I think this reaction is mostly because deep down I know how common this view of fat people is–that somehow, because we have larger bodies, we can subsist on air and a few broccoli florets and that will actually be good for us, whereas a thin person gets a pass to consume, you know, an actual reasonable quantity and variety of food, as needed to live and thrive. (I wish I could find it now, but I remember someone in the fatosphere being told by a doctor to buy a head of broccoli and make it last all week as the entirety of her dinners.) Ely seems to make it even worse by extending this “less is better” belief to all people, probably because “everybody knows” that Americans are pretty much all too fat, right? This “rule” implies–intentionally or not–that it is a universal moral good for all people to constantly strive to eat less and less and less.

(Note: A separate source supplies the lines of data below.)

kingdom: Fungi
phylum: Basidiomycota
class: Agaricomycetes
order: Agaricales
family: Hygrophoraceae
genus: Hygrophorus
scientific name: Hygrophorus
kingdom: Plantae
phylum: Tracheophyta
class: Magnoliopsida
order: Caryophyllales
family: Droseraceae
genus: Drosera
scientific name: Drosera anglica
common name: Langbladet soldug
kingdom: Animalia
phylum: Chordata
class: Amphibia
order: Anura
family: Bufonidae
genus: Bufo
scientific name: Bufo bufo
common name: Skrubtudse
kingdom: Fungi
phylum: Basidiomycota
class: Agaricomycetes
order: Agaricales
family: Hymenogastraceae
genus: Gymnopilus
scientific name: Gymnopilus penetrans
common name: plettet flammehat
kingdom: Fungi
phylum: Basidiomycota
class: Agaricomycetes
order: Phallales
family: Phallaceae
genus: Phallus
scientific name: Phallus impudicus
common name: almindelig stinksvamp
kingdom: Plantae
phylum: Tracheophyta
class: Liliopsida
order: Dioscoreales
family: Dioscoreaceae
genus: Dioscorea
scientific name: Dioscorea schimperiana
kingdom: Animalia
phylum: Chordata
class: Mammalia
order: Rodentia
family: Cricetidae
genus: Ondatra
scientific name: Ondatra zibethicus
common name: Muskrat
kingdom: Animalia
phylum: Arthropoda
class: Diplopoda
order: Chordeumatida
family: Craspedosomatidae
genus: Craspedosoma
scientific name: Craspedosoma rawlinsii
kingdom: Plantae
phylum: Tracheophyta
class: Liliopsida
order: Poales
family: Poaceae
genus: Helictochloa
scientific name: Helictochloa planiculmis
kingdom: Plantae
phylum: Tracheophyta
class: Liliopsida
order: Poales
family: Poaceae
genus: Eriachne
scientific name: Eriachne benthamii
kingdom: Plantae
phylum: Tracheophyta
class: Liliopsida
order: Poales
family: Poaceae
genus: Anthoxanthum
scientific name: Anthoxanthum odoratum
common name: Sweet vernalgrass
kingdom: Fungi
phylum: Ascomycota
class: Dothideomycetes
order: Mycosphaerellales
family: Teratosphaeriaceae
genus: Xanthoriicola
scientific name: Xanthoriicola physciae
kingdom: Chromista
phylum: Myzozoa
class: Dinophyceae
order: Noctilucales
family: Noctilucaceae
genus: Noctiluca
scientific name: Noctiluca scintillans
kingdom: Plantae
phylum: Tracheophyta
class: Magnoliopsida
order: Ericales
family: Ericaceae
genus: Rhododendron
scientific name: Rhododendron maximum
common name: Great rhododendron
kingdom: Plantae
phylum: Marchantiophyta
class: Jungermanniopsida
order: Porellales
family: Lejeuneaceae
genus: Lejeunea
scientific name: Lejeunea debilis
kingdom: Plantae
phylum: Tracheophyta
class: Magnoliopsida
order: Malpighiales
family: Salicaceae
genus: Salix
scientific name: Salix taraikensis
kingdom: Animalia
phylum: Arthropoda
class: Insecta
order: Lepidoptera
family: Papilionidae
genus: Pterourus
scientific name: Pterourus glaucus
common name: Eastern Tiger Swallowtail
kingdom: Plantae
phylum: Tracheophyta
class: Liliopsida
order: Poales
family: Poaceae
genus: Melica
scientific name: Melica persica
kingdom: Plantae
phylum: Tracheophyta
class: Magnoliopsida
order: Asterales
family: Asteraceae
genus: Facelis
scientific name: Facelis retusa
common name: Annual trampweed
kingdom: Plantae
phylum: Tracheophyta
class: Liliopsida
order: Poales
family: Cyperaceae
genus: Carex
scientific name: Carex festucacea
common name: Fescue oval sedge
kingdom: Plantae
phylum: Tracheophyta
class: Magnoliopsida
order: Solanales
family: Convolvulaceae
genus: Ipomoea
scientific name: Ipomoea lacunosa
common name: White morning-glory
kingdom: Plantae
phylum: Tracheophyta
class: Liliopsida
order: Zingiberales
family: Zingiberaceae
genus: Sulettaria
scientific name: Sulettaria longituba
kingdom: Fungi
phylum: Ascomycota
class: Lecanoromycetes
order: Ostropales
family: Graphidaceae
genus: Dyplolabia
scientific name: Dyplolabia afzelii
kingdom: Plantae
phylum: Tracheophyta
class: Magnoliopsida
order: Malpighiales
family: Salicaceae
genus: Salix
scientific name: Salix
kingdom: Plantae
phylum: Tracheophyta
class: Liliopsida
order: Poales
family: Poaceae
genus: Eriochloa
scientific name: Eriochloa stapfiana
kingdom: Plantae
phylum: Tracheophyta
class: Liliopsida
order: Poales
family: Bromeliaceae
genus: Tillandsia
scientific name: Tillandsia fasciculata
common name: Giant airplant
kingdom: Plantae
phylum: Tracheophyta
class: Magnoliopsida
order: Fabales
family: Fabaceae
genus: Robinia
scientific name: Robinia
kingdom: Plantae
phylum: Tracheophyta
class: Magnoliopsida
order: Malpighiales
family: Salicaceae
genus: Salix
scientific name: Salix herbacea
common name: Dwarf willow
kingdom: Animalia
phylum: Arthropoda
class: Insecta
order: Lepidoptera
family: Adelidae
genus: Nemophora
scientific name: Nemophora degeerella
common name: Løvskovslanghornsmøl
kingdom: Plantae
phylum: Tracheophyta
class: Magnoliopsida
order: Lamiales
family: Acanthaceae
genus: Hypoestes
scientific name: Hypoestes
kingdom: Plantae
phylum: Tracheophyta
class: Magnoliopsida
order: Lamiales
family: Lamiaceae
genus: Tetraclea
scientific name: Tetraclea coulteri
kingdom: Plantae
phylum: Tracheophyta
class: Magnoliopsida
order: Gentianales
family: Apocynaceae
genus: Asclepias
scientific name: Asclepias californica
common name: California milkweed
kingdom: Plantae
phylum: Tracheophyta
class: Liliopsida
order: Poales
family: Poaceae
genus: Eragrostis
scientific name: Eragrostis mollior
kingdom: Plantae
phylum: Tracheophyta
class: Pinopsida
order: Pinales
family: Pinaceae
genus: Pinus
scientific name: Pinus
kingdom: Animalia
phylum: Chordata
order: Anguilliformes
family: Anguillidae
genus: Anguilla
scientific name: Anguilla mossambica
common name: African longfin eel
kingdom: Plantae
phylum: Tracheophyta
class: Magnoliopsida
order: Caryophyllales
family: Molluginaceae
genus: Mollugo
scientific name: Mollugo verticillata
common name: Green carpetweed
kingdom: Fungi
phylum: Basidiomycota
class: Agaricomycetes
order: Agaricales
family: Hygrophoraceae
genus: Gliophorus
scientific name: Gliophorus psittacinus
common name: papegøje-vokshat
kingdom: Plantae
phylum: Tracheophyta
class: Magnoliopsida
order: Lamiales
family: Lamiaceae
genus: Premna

Anyway. Wrong. Fat people need adequate quantities of nourishing food–note: 1000 calories is not usually an adequate quantity, and you need protein and fat too–in exactly the same way that thin people do. To think otherwise is to deny that fat people are… well… actually people; and, in this case, to dismiss the difficulties of poor people and those who can’t afford “high quality” food as something they could overcome if they just tried a little harder. There is way too much of this crap out there as it is.

Thumbs down, Leanne. Keep the cooking tips coming, but lose the self-satisfied judgment next time.

(Incidentally, in rule #6, she also states “They are the enemy” with reference to regular and diet sodas. Dramatic much?? I tire of the scapegoating of soda. Sure, it’s bad for you. I am just finding it harder and harder to care.)